City to offer drive-through flu vaccines

Share this: Email | Facebook | X

If you hear any talk about drive-by shootings next month, don't be alarmed. Carson City will be offering its annual drive-through flu shot clinics.

"Take Two, Stop the Flu," the city's flu vaccination clinic, will be split up this year to lessen the traffic at a single facility, Health and Human Services Director Marena Works told the Carson City Board of Supervisors Thursday.

Both clinics will be from

9 a.m. to 1 p.m. Oct. 10, but the walk-in clinic will be at the senior center, 911 Beverly Dr., and the drive-through clinic will be held this year at the Nevada National Guard Armory, 2460 Fairview Dr.

Works told the board that Carson City received $389,000 from the Centers for Disease Control to conduct the H1N1 Influenza Campaign this year, but that it also had been tasked with handling the clinics for Lyon and Douglas counties as part of the grant.
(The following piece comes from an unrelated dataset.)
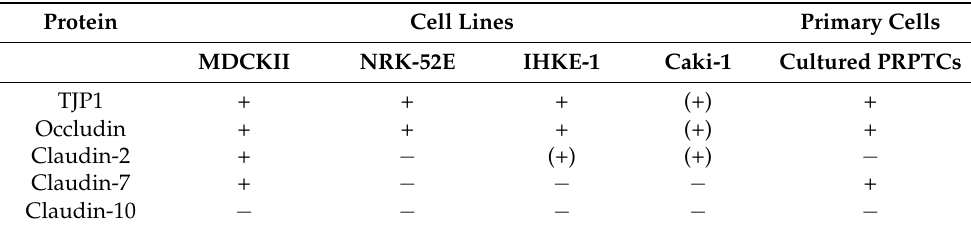
Figure 6. Relative mRNA expression of the tight junction proteins Tjp1 ( a ), Ocln ( b ), Cldn2 ( c ), Cldn7 ( d ) and Cldn10 ( e ) in freshly isolated and cultured PRPTCs. The mRNA expression of each gene was normalized to Gapdh expression and is shown in reference to the expression level of each gene in freshly isolated PRPTCs, which was set to 1. Each bar represents the mean ± SD ( n = 3), * p < 0.05, *** p < 0.001, ns = not statistically different ( p > 0.05). Table 2. Summary of expression levels of the investigated tight junction proteins in the renal cell lines MDCKII, NRK-52E, IHKE-1 and Caki-1, and in PRPTCs. Rating of the immunostainings was as follows: +, distinct signal at the cell–cell borders; (+), diffuse signal or signal predominantly in cytoplasm; − , no signal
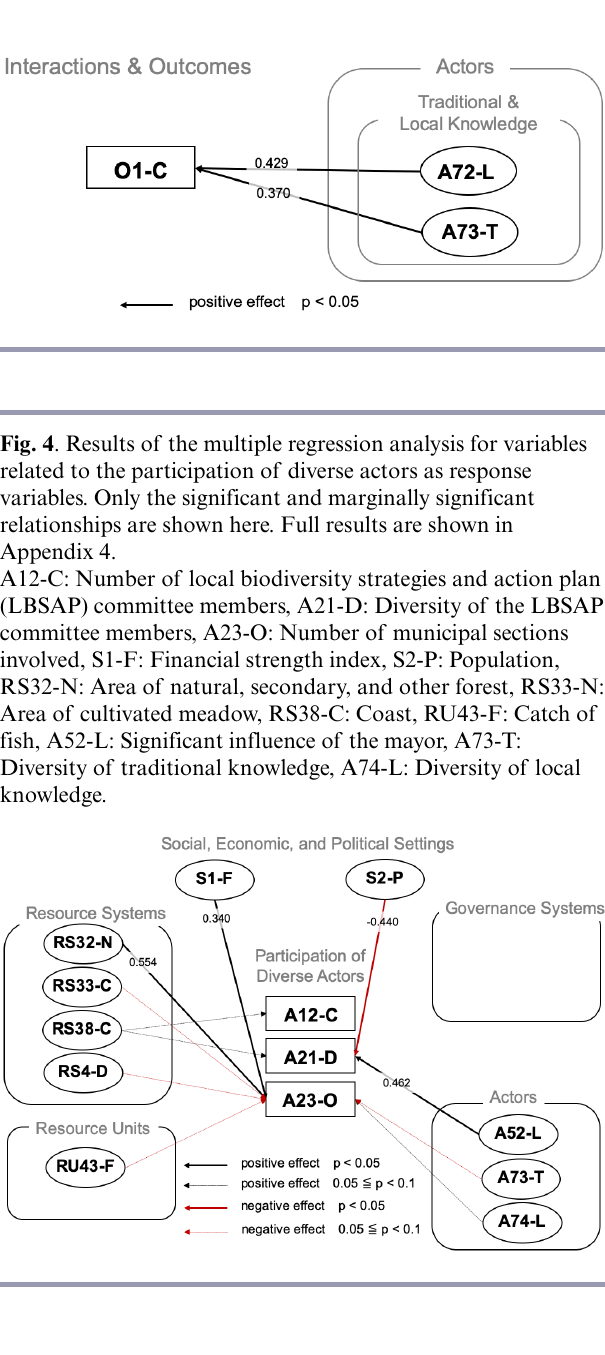
Fig. 3 . Results of the multiple regression analysis for variables related to outcomes of the social-ecological system framework as response variables. Only the significant and marginally significant relationships with variables related to the participation of diverse actors and traditional and local knowledge are shown here. Full results are shown in Appendix 2.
A mobile hospital will be used during the campaign to reach outlying areas.

"This is a great step toward regionalization," Works said. "State Health is 100 percent behind us and is hoping to develop a regional model from this to take throughout the state."

Works said that because the vaccine for the swine flu virus is new, it will be delivered "a bit at a time" on a priority basis to the most vulnerable age groups.

"They've looked at the way the virus attacks different age groups," she said, and results show that those who are 24 and younger "get more severely ill than 65 and older."

She said the speculation is that a similar strain of the virus came through 40 or 50 years ago, so older people tend to have some resistance to this strain.

Studies show that pregnant women are affected the most severely by the strain, she added.

The city received 5,000 doses for the vaccine clinics and up to 170 volunteers will be needed.

The only death from swine flu in Carson City was a 51-year-old woman with underlying medical conditions who was visiting the area. She died Aug. 7.